When the original Nintendo Entertainment System came out, way back in the 1980s, there were fewer bigger names around than The Legend of Zelda. In many ways one of the first open world games, the tale of brave warrior Link roaming a series of dungeons and connecting fields to defeat the evil wizard Ganon and rescue Princess Zelda were widely known and widely loved. But this beloved relic from the past holds a chunk of the future in it thanks to a recently released recasting of The Legend of Zelda specifically for the Oculus Rift, putting this classic title in a whole new perspective, and showing us just how strong this new platform can be.

By any standard save that of its own era, the graphics on The Legend of Zelda are poor. It's all eight-bit, sprites, limited colors, so on and so forth. No one would mistake this for Skyrim by any stretch. But when combined with the Oculus Rift, something notable happens: the graphics stop becoming a handicap and start becoming a serious asset. The sprites are given a vertical aspect in the conversion process, and now, thanks to that, it's impossible to see large portions of the map. You can only see what Link might have seen, so you don't see around corners. What would have easily been seen running around at, say, the bottom of the screen is now not visible from your position. You would have to approach the nearest intersection and turn to face the bottom of the screen in order to find whatever monster would have been previously seen.

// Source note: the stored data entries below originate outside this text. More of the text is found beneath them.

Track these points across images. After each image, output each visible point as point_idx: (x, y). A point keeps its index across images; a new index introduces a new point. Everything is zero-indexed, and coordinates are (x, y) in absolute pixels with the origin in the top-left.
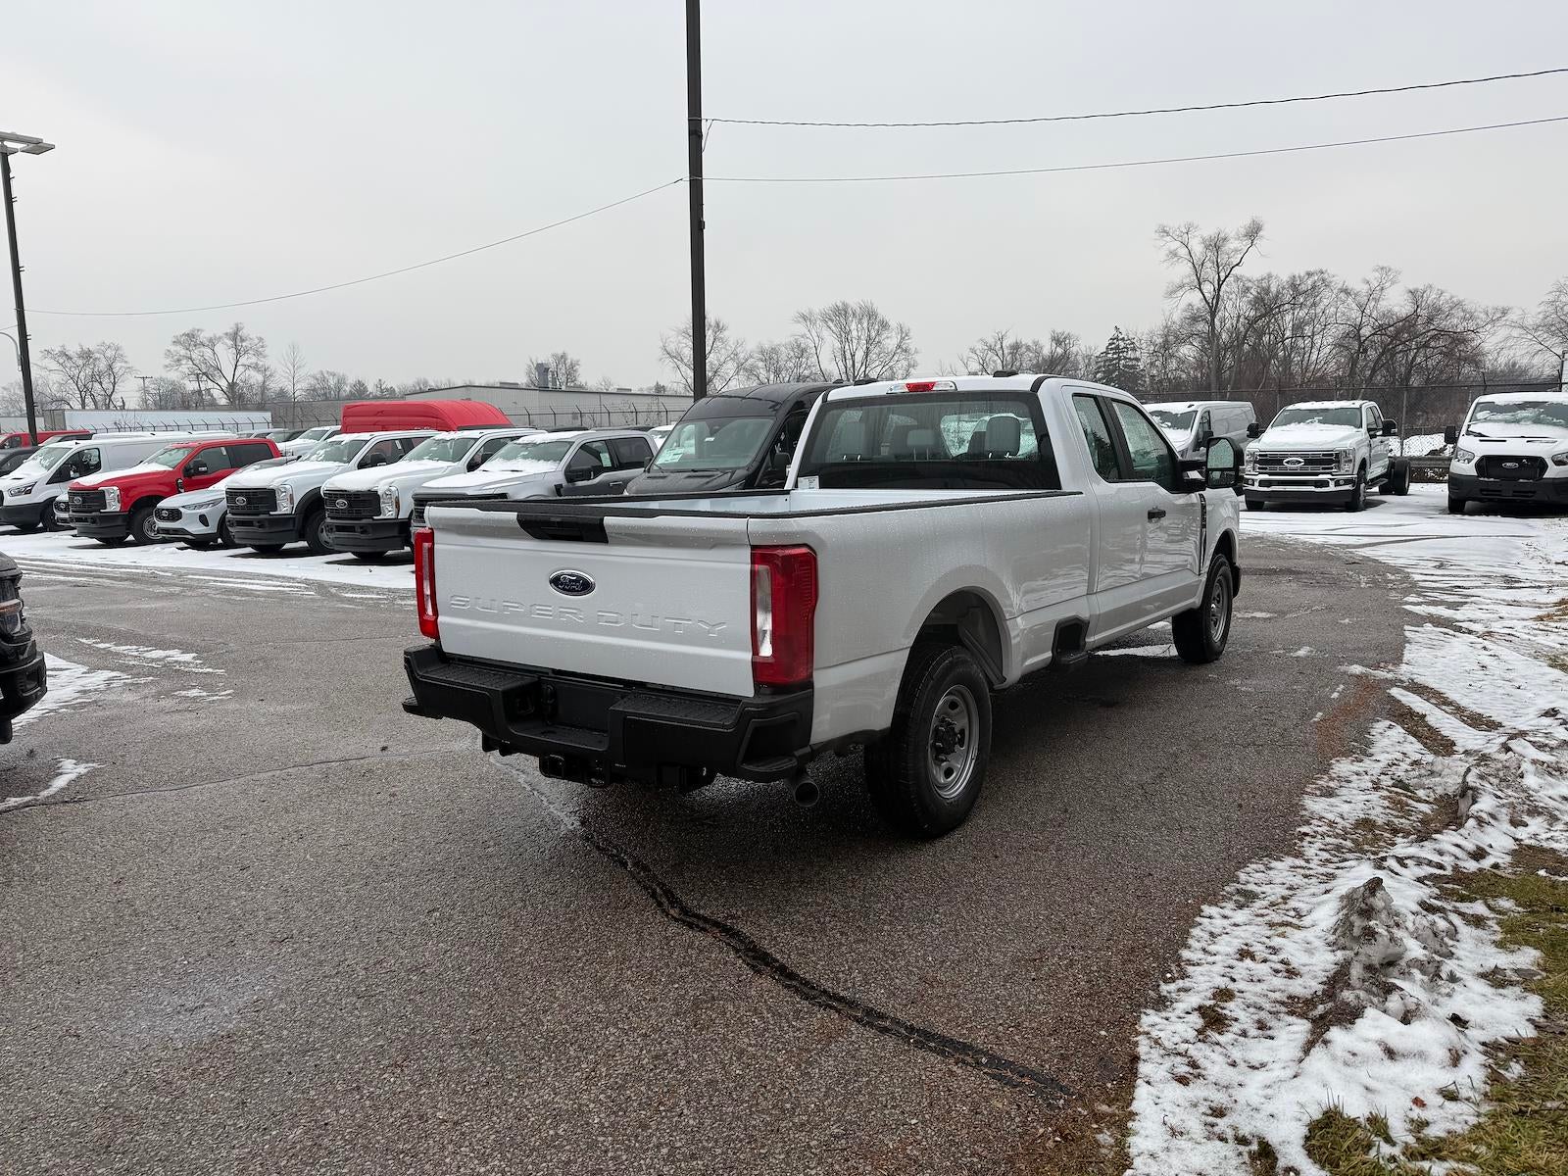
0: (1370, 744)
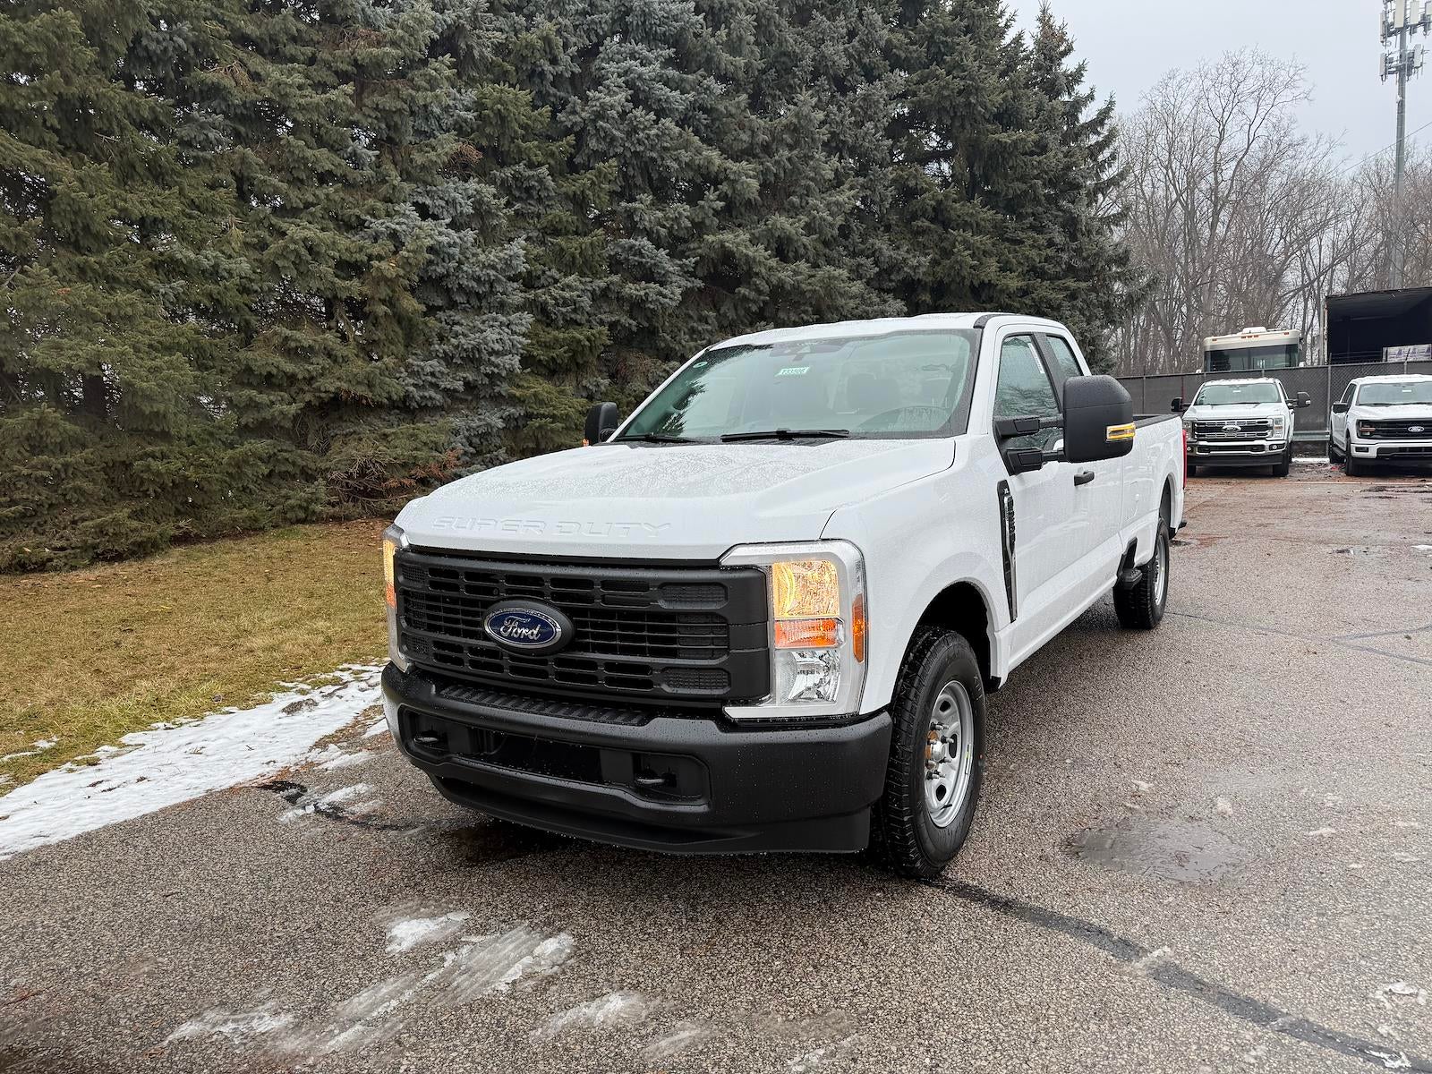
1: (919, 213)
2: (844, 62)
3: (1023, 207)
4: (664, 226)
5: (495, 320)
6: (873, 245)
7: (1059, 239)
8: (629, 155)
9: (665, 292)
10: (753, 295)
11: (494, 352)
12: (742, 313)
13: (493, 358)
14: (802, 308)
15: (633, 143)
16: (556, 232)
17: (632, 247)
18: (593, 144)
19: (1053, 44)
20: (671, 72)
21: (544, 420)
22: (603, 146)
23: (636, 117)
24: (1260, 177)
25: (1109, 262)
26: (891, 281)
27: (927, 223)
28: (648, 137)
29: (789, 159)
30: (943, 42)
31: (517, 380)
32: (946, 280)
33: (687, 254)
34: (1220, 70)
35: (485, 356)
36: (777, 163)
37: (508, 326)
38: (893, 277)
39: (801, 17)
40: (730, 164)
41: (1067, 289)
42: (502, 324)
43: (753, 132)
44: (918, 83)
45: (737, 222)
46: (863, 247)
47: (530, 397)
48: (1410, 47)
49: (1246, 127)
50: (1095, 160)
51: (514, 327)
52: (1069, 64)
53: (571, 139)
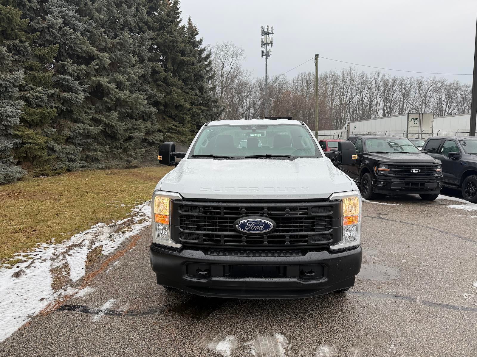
1: (159, 79)
2: (134, 24)
3: (187, 82)
4: (76, 72)
5: (8, 103)
6: (145, 88)
7: (198, 93)
8: (62, 43)
9: (79, 97)
10: (109, 101)
11: (8, 116)
12: (104, 107)
13: (8, 119)
14: (126, 107)
15: (64, 40)
16: (31, 69)
17: (64, 79)
18: (48, 37)
19: (193, 31)
20: (77, 15)
21: (31, 145)
22: (51, 39)
23: (66, 30)
24: (232, 80)
25: (212, 102)
26: (151, 101)
27: (162, 83)
28: (71, 38)
29: (119, 54)
30: (164, 24)
31: (17, 128)
32: (168, 103)
33: (83, 83)
34: (222, 46)
35: (5, 118)
36: (115, 55)
37: (14, 106)
38: (152, 99)
39: (118, 5)
40: (98, 53)
41: (201, 109)
42: (12, 105)
43: (106, 43)
44: (157, 36)
45: (100, 74)
46: (142, 88)
47: (25, 135)
48: (268, 49)
49: (229, 65)
50: (206, 70)
51: (17, 106)
52: (198, 38)
53: (38, 33)
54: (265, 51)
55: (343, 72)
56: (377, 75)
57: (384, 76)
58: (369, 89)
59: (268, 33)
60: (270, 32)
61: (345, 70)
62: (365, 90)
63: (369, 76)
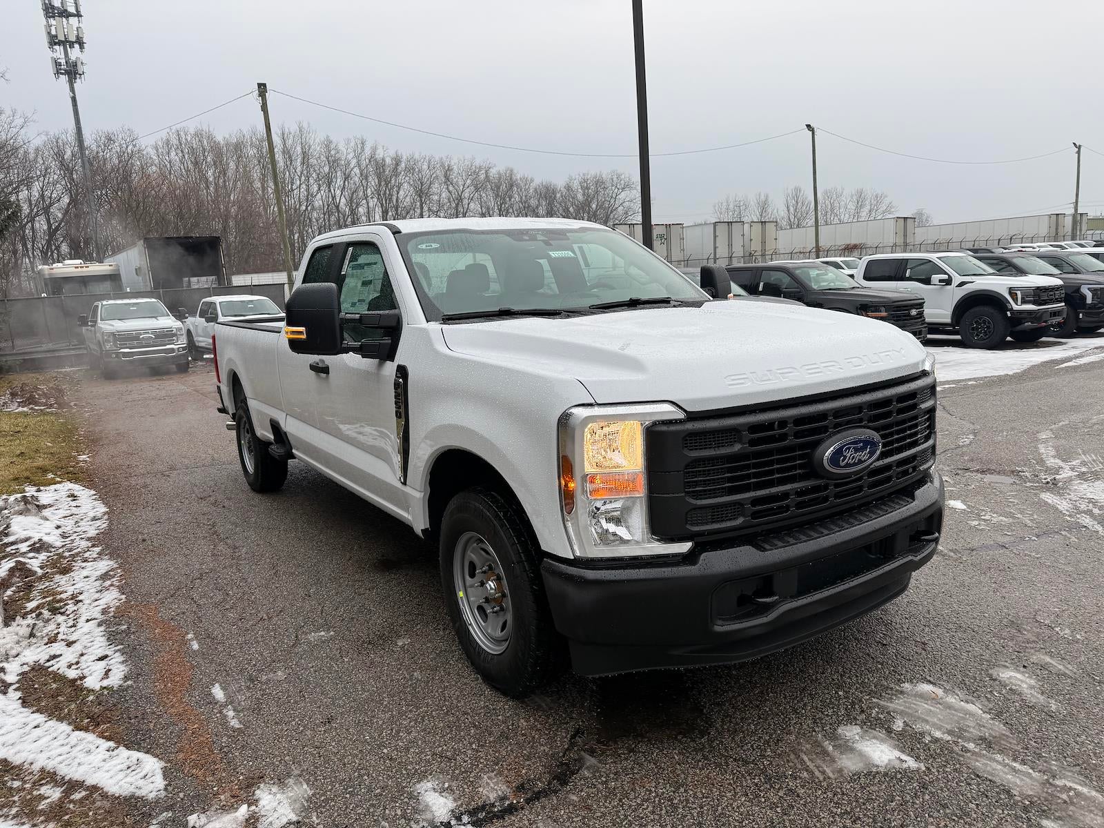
0: (112, 638)
48: (72, 57)
54: (63, 61)
55: (283, 134)
56: (359, 146)
57: (374, 149)
58: (347, 178)
59: (64, 14)
60: (72, 10)
61: (287, 131)
62: (339, 180)
63: (342, 147)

The effect as a whole looks a lot like Minecraft, though with Octoroks and Tektites rather than Creepers and Endermen. But what this really shows is the kind of power that Oculus Rift can bring to the table. While The Legend of Zelda will always have nostalgia value for its players, it would likely pale in comparison to the games of the era. But now, thanks to the Oculus Rift, the game takes on a whole new life; just check out some of the video floating around YouTube. And yes, there was video of this floating around YouTube. It may sound crazy, but I can assure you it exists, at least as of this writing. I watched it myself, and man, it's something else. Video on this has been out for some time, but the value this yields in terms of gaming's future can be safely considered anytime.

If this is what can be done for a game that's nearly 30 years old, then what could be done for last generation's games? What can be done for this generation's games? Are we looking at what may well be the best way ever to bring games forward, and allow the old titles to shine again in the same way that the new ones are shining? Have we just effectively tripled or more the stock of games that are still worth playing?

It will be interesting, over the course of the next few months into several years, to consider just what the impact of the Oculus Rift on gaming will be, and to actually see what it can do right before our eyes. We all know that this has a variety of different possible impacts on everything from education to travel and beyond, but it might well be that its purpose as originally intended, as a gaming peripheral, may well prove to bring the effects that are the widest felt.